It is being referred to as the "no surprises" Budget and it was no surprise to hear yesterday that Finance Minister Bill English will address the issue of the overheated Auckland property market when he makes his annual speech to Parliament on Thursday.
The Government and the Reserve Bank have been coming under fire recently for not doing enough to cool that city's rampant market without negatively affecting the rest of the country.
Last week the central bank indicated that it intends in October to introduce new loan-to-value ratio (LVR) limits on lending to property investors in the Auckland council area that would require those borrowers to have at least a 30 per cent deposit.
Yesterday Prime Minister John Key announced that as part of the Budget package, the Government would introduce a kind of capital gains tax. There are some exemptions.
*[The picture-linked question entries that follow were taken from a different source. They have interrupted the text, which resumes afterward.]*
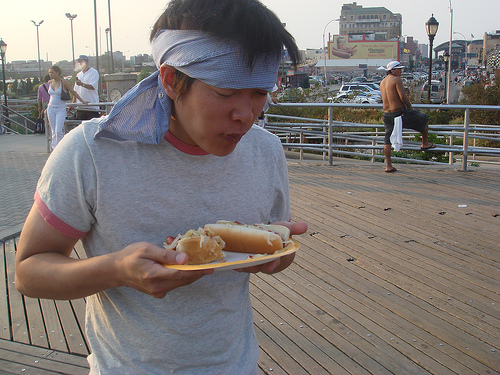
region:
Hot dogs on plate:
[158, 215, 302, 279]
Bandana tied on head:
[148, 27, 287, 94]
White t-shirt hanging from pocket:
[388, 115, 407, 153]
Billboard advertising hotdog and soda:
[323, 37, 395, 65]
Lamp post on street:
[422, 15, 438, 98]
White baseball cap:
[385, 60, 403, 70]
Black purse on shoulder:
[56, 80, 69, 101]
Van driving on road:
[416, 76, 441, 98]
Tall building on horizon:
[337, 2, 405, 39]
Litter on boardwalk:
[456, 200, 467, 210]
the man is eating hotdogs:
[24, 10, 344, 350]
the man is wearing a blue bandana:
[90, 6, 311, 151]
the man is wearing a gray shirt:
[30, 99, 325, 370]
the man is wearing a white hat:
[368, 46, 443, 182]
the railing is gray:
[305, 92, 499, 174]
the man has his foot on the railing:
[331, 55, 499, 184]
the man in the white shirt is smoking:
[44, 38, 117, 127]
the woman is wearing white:
[35, 58, 78, 153]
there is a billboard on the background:
[321, 2, 408, 79]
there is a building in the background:
[328, 0, 422, 41]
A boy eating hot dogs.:
[21, 0, 329, 366]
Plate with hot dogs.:
[155, 220, 319, 282]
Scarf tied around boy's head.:
[141, 23, 293, 97]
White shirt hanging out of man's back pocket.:
[381, 111, 415, 155]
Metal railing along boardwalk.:
[304, 96, 384, 173]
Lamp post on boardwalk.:
[422, 14, 447, 116]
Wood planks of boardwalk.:
[323, 171, 490, 370]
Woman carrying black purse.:
[45, 63, 74, 141]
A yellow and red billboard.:
[323, 32, 412, 68]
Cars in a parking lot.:
[333, 75, 378, 102]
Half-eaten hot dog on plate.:
[158, 233, 227, 262]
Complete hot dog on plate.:
[211, 216, 296, 253]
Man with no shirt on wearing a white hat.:
[377, 44, 444, 173]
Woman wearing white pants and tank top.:
[41, 62, 74, 147]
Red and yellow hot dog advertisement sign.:
[320, 31, 412, 70]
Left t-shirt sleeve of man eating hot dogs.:
[33, 118, 87, 241]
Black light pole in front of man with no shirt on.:
[420, 5, 449, 108]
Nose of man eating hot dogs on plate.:
[218, 100, 261, 126]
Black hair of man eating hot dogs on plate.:
[146, 0, 298, 39]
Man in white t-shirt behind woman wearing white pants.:
[69, 50, 106, 116]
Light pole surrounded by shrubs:
[420, 18, 440, 129]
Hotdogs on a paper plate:
[162, 225, 297, 270]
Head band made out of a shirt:
[150, 27, 286, 88]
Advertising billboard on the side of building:
[315, 18, 412, 77]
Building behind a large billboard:
[335, 1, 402, 33]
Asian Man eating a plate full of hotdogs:
[21, 15, 313, 372]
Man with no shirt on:
[368, 58, 443, 163]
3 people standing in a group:
[32, 65, 104, 150]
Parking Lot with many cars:
[291, 70, 381, 105]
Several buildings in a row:
[435, 40, 496, 66]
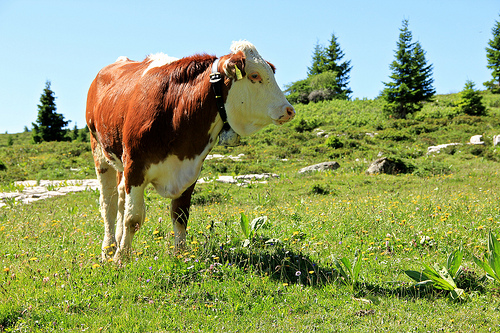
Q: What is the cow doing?
A: Standing in a field.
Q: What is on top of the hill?
A: Trees.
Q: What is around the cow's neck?
A: A collar.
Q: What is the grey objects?
A: Big rocks.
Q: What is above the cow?
A: The sky.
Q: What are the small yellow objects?
A: Flowers.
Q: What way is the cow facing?
A: To the right.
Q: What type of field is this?
A: A grassy field.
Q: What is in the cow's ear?
A: A tag.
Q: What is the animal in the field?
A: A cow.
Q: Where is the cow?
A: In the grass.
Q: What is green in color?
A: Grass.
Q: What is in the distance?
A: Trees.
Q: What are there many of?
A: Trees.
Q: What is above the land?
A: The sky.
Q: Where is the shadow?
A: On the ground.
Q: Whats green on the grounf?
A: Grass.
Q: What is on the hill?
A: Rocks.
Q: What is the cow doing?
A: Standing.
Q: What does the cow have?
A: White face.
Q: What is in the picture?
A: A cow is in the picture.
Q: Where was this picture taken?
A: It was taken in the field.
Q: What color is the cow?
A: The cow is brown and white.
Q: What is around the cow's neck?
A: A collar is around the cows neck.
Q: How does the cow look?
A: The cow looks healthy.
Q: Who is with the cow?
A: Nobody is with the cow.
At present capital gains are taxed if the Inland Revenue Department believes it was the intention of the seller to make a capital gain on a property.
The Government also plans to introduce new disclosure rules to give it information about who is buying property - residents or non-residents.
Clearly the Government wants to do something about the Auckland property market and, in particular, wants to be seen to be doing something.
Whether or not these measures will be enough to put the brakes on remains to be seen. However, it is important for the Government to ensure that these measures do not have an adverse effect on the rest of the country.
The Auckland situation needs to be dealt with appropriately but the economy of the regions, especially Hawke's Bay, simply cannot afford anything that stymies growth.